On September 26, at Wrigley Field, the Cubs jumped all over Podres. It was 9–0 in the third, heading to a 12–2 Cub pounding of the Dodgers. Meanwhile, up Route I-94 in Milwaukee, Spahn and Robin Roberts wrestled to a 2–2 standstill against Philadelphia until the bottom of the eighth, when Mathews and Aaron started the inning with singles. Needing a run to tie for the pennant on the final day, putting their destiny in their own hands, Fred Haney decided to do some managing. Adcock put down a sacrifice, advancing Mathews, who scored on Bobby Avila’s force play. Spahn struck out the first two batters of the ninth and finished the job for his twenty-first win of the season in a tidy one hour and fifty-nine minutes. Both teams would win the next day, setting up a best-of-three play-off, the Dodgers versus the Braves again, to begin Monday, September 28, at County Stadium, the winner to take on the awaiting White Sox in the World Series.

Henry figured his team would go to the World Series a third straight time. This Dodger team simply didn’t scare anyone with its lineup. Snider was old, and so was Hodges. Pee Wee was at the end; Robinson was long gone. They played in the sun and not the tough corners of Brooklyn. They certainly could pitch, but the Braves had Burdette and Spahn, who had both won twenty-one games. Besides, both teams would have to hit to win the series, Henry believed, because the big pitchers on each side had already pitched just to make the play-off possible. The opener would be two middle-rotation guys, Danny McDevitt for L.A. and Carl Willey for Milwaukee.
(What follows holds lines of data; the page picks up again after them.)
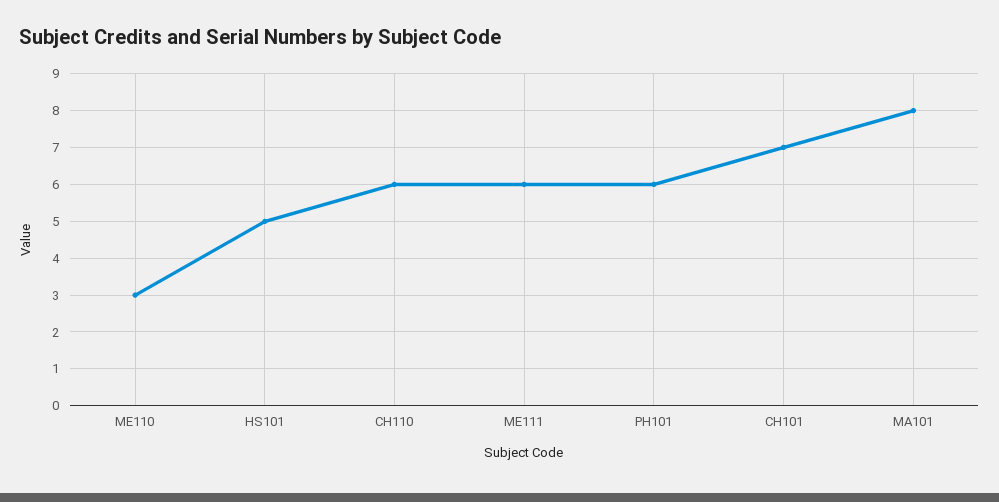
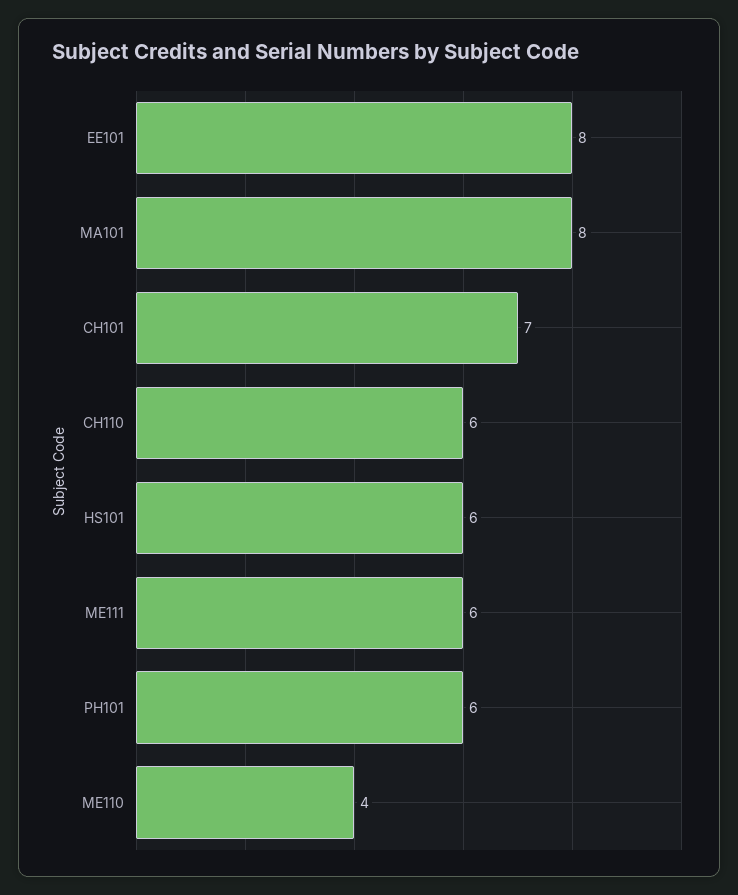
  {
-   "ME110": 3,
+   "ME110": 4,
-   "HS101": 5,
+   "HS101": 6,
    "CH110": 6,
    "ME111": 6,
    "PH101": 6,
    "CH101": 7,
-   "MA101": 8
+   "MA101": 8,
+   "EE101": 8
  }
But when he walked out to the field to take a quick look at the conditions, Henry could not believe his eyes. There was hardly a soul at the ballpark—County Stadium empty … for a play-off game, no less. It was bad enough that the Saturday-afternoon game, with a pennant on the line, had been witnessed by exactly 23,768 paying spectators. The weather had been gloomy that weekend, a slashing rain pelting the field, but that couldn’t stand as the reason for why the hungriest city for baseball in the league suddenly had better things to do.
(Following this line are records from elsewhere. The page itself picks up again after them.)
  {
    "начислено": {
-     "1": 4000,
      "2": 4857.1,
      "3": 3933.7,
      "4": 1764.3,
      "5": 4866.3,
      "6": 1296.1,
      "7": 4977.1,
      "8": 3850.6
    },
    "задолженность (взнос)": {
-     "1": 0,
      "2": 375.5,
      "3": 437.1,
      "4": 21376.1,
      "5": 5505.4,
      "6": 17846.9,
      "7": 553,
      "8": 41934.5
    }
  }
“A disgracefully small crowd
140
of 18,297 watched in apathy,” wrote Arthur Daley of the
New York Times
. “No one seemed to care much and the players responded with the routine job the uninspired surrounding seemed to demand.” Henry’s worst fears were realized.

The Braves knocked out McDevitt with one out in the second. They led 2–1, but like Bob Turley’s relief appearances in the World Series, the Braves couldn’t touch the new man, Larry Sherry. Sherry pitched the rest of the way, not giving up a run. In the sixth, the game tied 2–2, Willey gave up a long home run to Dodger catcher Johnny Roseboro that wound up being the game winner.

He blasted a pitch over Henry Aaron’s head and into the right field bleachers….

Once upon a time Milwaukee was rated as the most rabid town west of Flatbush…. Nothing deterred them. They braved rain, snow, discomfort and second-place finishes….

… The support Milwaukeeans gave their Braves must have been moral. It certainly wasn’t physical. The bleachers were virtually empty….

… Maybe the Braves shouldn’t have given their followers the bonus of two pennants and one world championship. They have nothing left for an encore.

—Arthur Daley
,
The New York Times
,
Sept. 29, 1959

Once in Los Angeles, the finale was emblematic. Aaron and Mathews, invisible in the opener, jumped on Drysdale in the first for two runs. The Braves led 2–0, and 3–1, and, in the bottom of the ninth, 5–2. Burdette was tough and ornery, ready to force a winner-take-all gambit in Milwaukee. Then Wally Moon led off the ninth with a single, and it was the old Dodgers, the ones who had roamed Brooklyn, made the name famous, trolled the archives for one last reminiscing. Snider, thirty-three and gray, singled. Two on, nobody out, and the tying run at the plate, and Fred Haney about as motionless as a cigar store Indian.